*** Opening RECORD EXCERPTS ***

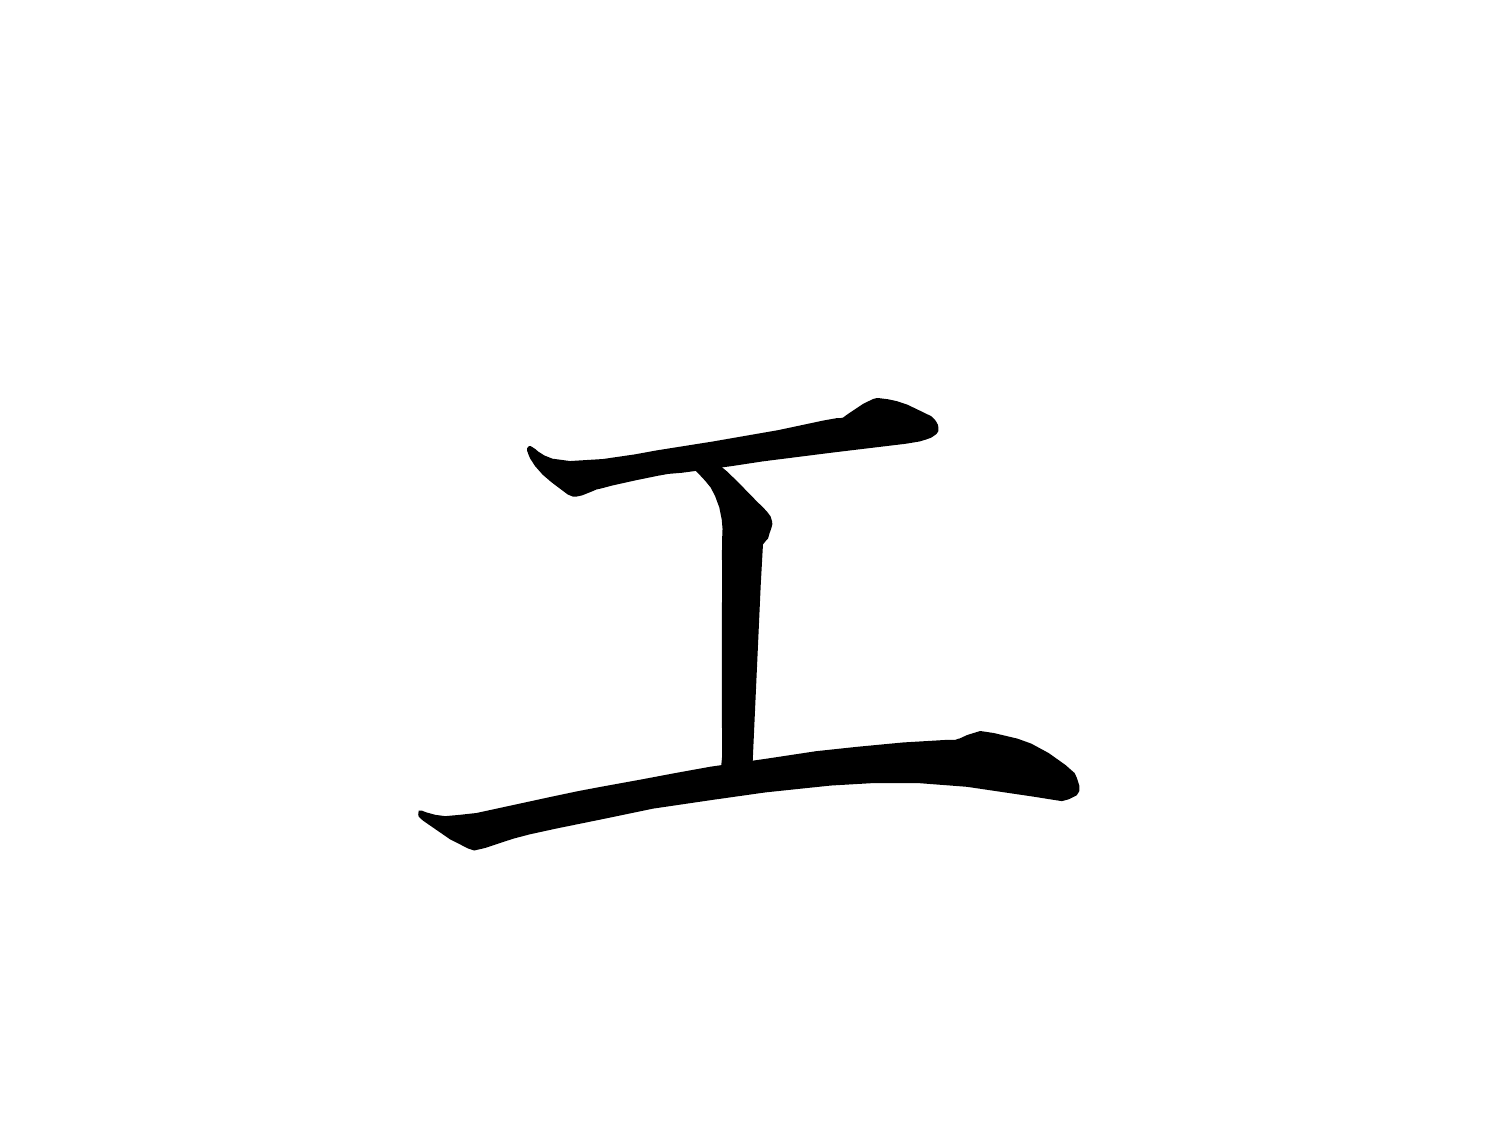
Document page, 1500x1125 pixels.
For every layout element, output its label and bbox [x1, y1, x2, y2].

text_box [692, 462, 775, 763]
text_box [416, 729, 1082, 853]
text_box [525, 396, 941, 499]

*** Closing RECORD EXCERPTS ***

_WORK ITEM_
Reproduce the whole listing verbatim and keep all pictures out of it.

_ANSWER FOR THE TASK_
Document page, 1500x1125 pixels.
For every layout element, output its label and bbox [x1, y1, x2, y2].

text_box [692, 462, 775, 763]
text_box [416, 729, 1082, 853]
text_box [525, 396, 941, 499]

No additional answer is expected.